Professor Simone Williams, of the University of Croydon’s Genetic Research Institute, said that the discovery could very well be the first step to a cure for the blight of arseholes who, when wished a nice weekend, respond with a wink and “You know I will.”
She went on, “For centuries we just accepted that a small percentage of humanity would bizarrely assume deep intimacy with complete strangers to the extent that they imagine the wealth of inside jokes and comfort of innuendo that would justify a wink.
“From a large cohort genetic study of Essex residents, using York as a control group of normal people, we found that people with the IF43M1 gene were unable to control one eyelid when someone in the vicinity talked about a possible romantic event in the near future.
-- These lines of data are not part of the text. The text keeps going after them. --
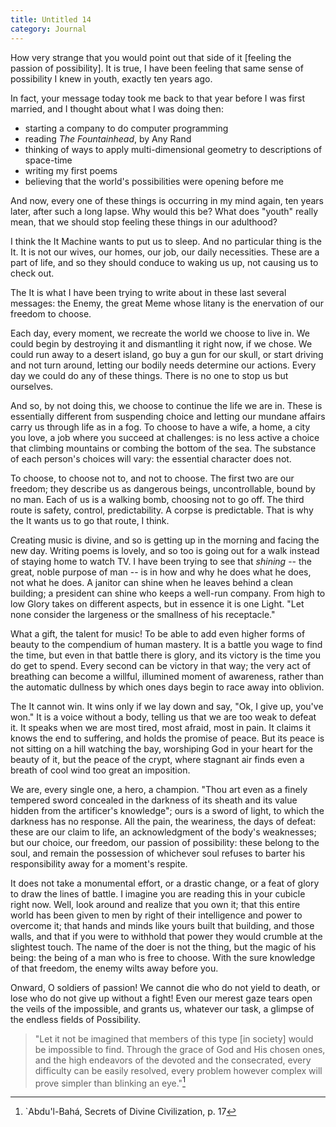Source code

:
 ```yaml
---
title: Untitled 14
category: Journal
---
```


How very strange that you would point out that side of it [feeling the
passion of possibility].  It is true, I have been feeling that same
sense of possibility I knew in youth, exactly ten years ago.

In fact, your message today took me back to that year before I was first
married, and I thought about what I was doing then:

* starting a company to do computer programming
* reading *The Fountainhead*, by Any Rand
* thinking of ways to apply multi-dimensional geometry to descriptions
of space-time
* writing my first poems
* believing that the world's possibilities were opening before me

And now, every one of these things is occurring in my mind again, ten
years later, after such a long lapse.  Why would this be?  What does
"youth" really mean, that we should stop feeling these things in our
adulthood?

I think the It Machine wants to put us to sleep.  And no particular
thing is the It.  It is not our wives, our homes, our job, our daily
necessities.  These are a part of life, and so they should conduce to
waking us up, not causing us to check out.

The It is what I have been trying to write about in these last several
messages: the Enemy, the great Meme whose litany is the enervation of
our freedom to choose.

Each day, every moment, we recreate the world we choose to live in.  We
could begin by destroying it and dismantling it right now, if we chose.
We could run away to a desert island, go buy a gun for our skull, or
start driving and not turn around, letting our bodily needs determine
our actions.  Every day we could do any of these things.  There is no
one to stop us but ourselves.

And so, by not doing this, we choose to continue the life we are in.
These is essentially different from suspending choice and letting our
mundane affairs carry us through life as in a fog.  To choose to have a
wife, a home, a city you love, a job where you succeed at challenges: is
no less active a choice that climbing mountains or combing the bottom of
the sea.  The substance of each person's choices will vary: the
essential character does not.

To choose, to choose not to, and not to choose.  The first two are our
freedom; they describe us as dangerous beings, uncontrollable, bound by
no man.  Each of us is a walking bomb, choosing not to go off.  The
third route is safety, control, predictability.  A corpse is
predictable.  That is why the It wants us to go that route, I think.

Creating music is divine, and so is getting up in the morning and facing
the new day.  Writing poems is lovely, and so too is going out for a
walk instead of staying home to watch TV.  I have been trying to see
that *shining* -- the great, noble purpose of man -- is in how and why he
does what he does, not what he does.  A janitor can shine when he leaves
behind a clean building; a president can shine who keeps a well-run
company.  From high to low Glory takes on different aspects, but in
essence it is one Light.  "Let none consider the largeness or the
smallness of his receptacle."

What a gift, the talent for music!  To be able to add even higher forms
of beauty to the compendium of human mastery.  It is a battle you wage
to find the time, but even in that battle there is glory, and its
victory is the time you do get to spend.  Every second can be victory in
that way; the very act of breathing can become a willful, illumined
moment of awareness, rather than the automatic dullness by which ones
days begin to race away into oblivion.

The It cannot win.  It wins only if we lay down and say, "Ok, I give up,
you've won."  It is a voice without a body, telling us that we are too
weak to defeat it.  It speaks when we are most tired, most afraid, most
in pain.  It claims it knows the end to suffering, and holds the promise
of peace.  But its peace is not sitting on a hill watching the bay,
worshiping God in your heart for the beauty of it, but the peace of the
crypt, where stagnant air finds even a breath of cool wind too great an
imposition.

We are, every single one, a hero, a champion.  "Thou art even as a
finely tempered sword concealed in the darkness of its sheath and its
value hidden from the artificer's knowledge"; ours is a sword of light,
to which the darkness has no response.  All the pain, the weariness, the
days of defeat: these are our claim to life, an acknowledgment of the
body's weaknesses; but our choice, our freedom, our passion of
possibility: these belong to the soul, and remain the possession of
whichever soul refuses to barter his responsibility away for a moment's
respite.

It does not take a monumental effort, or a drastic change, or a feat of
glory to draw the lines of battle.  I imagine you are reading this in
your cubicle right now.  Well, look around and realize that you own it;
that this entire world has been given to men by right of their
intelligence and power to overcome it; that hands and minds like yours
built that building, and those walls, and that if you were to withhold
that power they would crumble at the slightest touch.  The name of the
doer is not the thing, but the magic of his being: the being of a man
who is free to choose.  With the sure knowledge of that freedom, the
enemy wilts away before you.

Onward, O soldiers of passion!  We cannot die who do not yield to death,
or lose who do not give up without a fight!  Even our merest gaze tears
open the veils of the impossible, and grants us, whatever our task, a
glimpse of the endless fields of Possibility.

> "Let it not be imagined that members of this type [in society] would
> be impossible to find.  Through the grace of God and His chosen ones,
> and the high endeavors of the devoted and the consecrated, every
> difficulty can be easily resolved, every problem however complex will
> prove simpler than blinking an eye."[^1]

[^1]:  `Abdu'l-Bahá, Secrets of Divine Civilization, p. 17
“Likewise, those without that gene were capable of understanding that buying a coffee does not require any form of jokes, non-verbal signals or addressing staff with the same pet name you would normally reserve for a sexual partner.”
However, Pr Williams said that, although the discovery would eventually lead to gene therapy that could enable winkers to lead normal lives, there was still much work to be done.
“We’ve got to see what else it does first. So far we’ve linked the winking gene to a rare form of dyslexia that only allows sufferers to read biographies of living people and also an addiction predisposition for food served in chain carveries.”